Она сердито на него посмотрела:
– Ты и сам на нее пялился. Я видела...
Игнорируя ее выпад, Ник подошел к столу, стоявшему возле односпальной девичьей кровати. На нем лежала папка с черно-белыми фотографиями большого формата. Он бегло просмотрел их: Афганистан, Палестина, Руанда, какие-то неизвестные африканские страны – все войны, упоминавшиеся в газетах за последнее десятилетие. Тереза подошла к нему и встала рядом.
– Она именно это имела в виду? Когда сказала, что ездит по свету, фотографируя мертвых людей?
– Очевидно, она военный корреспондент.
Трупы лежали на земле, изуродованные, окровавленные. В объектив большими, как блюдца, глазами смотрели осиротевшие дети.
– На этом фоне моя работа выглядит почти нормальной, – сказала Тереза. – Что заставляет ее заниматься таким делом? Особенно если дома ждет ребенок?
– Не знаю. – "Почему эти снимки находились в комнате Сюзи? Потому что они ей нравились? Или потому, что она сама постоянно задавала себе этот вопрос? Как-то здесь все чересчур сложно", – подумал он.
– Если бы у меня была мать, которая делала подобные снимки, я сама бы от нее сбежала, – задумчиво проговорила Тереза. – Ты понимаешь, что я имею в виду?
Ник не раз искал пропавших детей и знал, что они обычно чувствуют. Тут все было не так.
– Конечно, понимаю. Как правило, дети бегут не к чему-то, а от чего-то. Ты действительно думаешь, что здесь происходит именно это? Они ведь на отдыхе, Тереза. Я даже и вспомнить не могу, со сколькими побегами уже имел дело. И ни разу это не касалось иностранных туристов.
– Понятно, – тихо сказала она. – И все же...
На тумбочке лежала пачка семейных фотографий. Миранда Джулиус не расставалась с фотокамерой. В основном это были фотографии девочки, веселой, радостной. Некоторые снимки были сделаны кем-то посторонним, возможно, случайным прохожим или официантом: мать и дочь возле виллы Боргезе, на Испанских ступенях, вот они, смеясь, едят пиццу.
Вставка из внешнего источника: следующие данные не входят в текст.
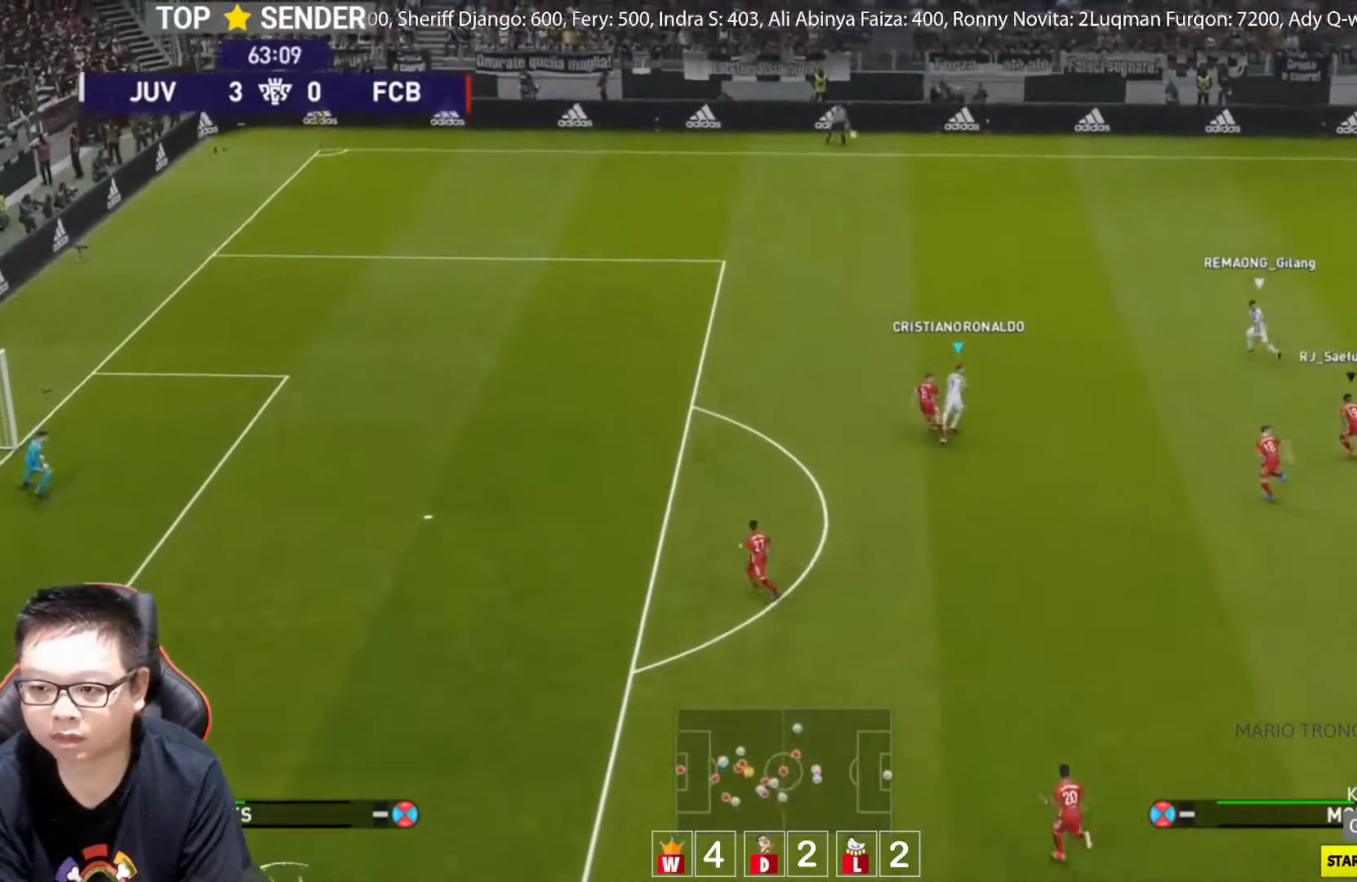
{"buttons": ["R1"], "left_stick": "down", "events": []}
Глядя на эти снимки, Коста чувствовал себя виноватым. Если он прав, Сюзи Джулиус сейчас в большой опасности и любой исход дела причинит ее матери боль или даже скорбь. Совершенно очевидно, что мать и дочь были близки, что они любили друг друга.
Тереза тоже разглядывала фотографии.
– Хорошие снимки, – заметила она. – Приятно сознавать, что она снимает не только мертвых.
Ему показалось, что в голосе Терезы Лупо прозвучала горечь: "Смотри и завидуй, потому что ты никогда этого не узнаешь, никогда не почувствуешь эту боль и эту радость".
– Ты можешь представить такую ответственность? – спросила она. – Каково это – знать, что кто-то так сильно от тебя зависит?
Он подумал о своем покойном отце. Ник знал, как это бывает, но лишь с позиции того, о ком заботятся.
– Это видно по ее лицу, – продолжила Тереза. – Что бы ни случилось, поссорились они или нет, сейчас она сидит и спрашивает себя: можно ли было что-нибудь сделать?
– Так всегда бывает, – пояснил он. – Ты же патологоанатом – и потому этого не видишь.
Она взяла одну из лучших фотографий: мать и дочь смеялись на фоне бледного зимнего солнца в Понте-Систо.
– От того, что так всегда бывает, легче не становится.
– Не становится. – "Может, это память играет со мной в такие игры, заставляя искать сходство?" – думал Коста. Трудно сопоставить этого живого, веселого подростка с лежащим на сером столе коричневым трупом. – Она действительно похожа на мертвую девушку? Или это лишь игра моего воображения? Может, это сходство и послужило исходным толчком? И тот, кто сделал это шестнадцать лет назад, снова почувствовал тот же зуд?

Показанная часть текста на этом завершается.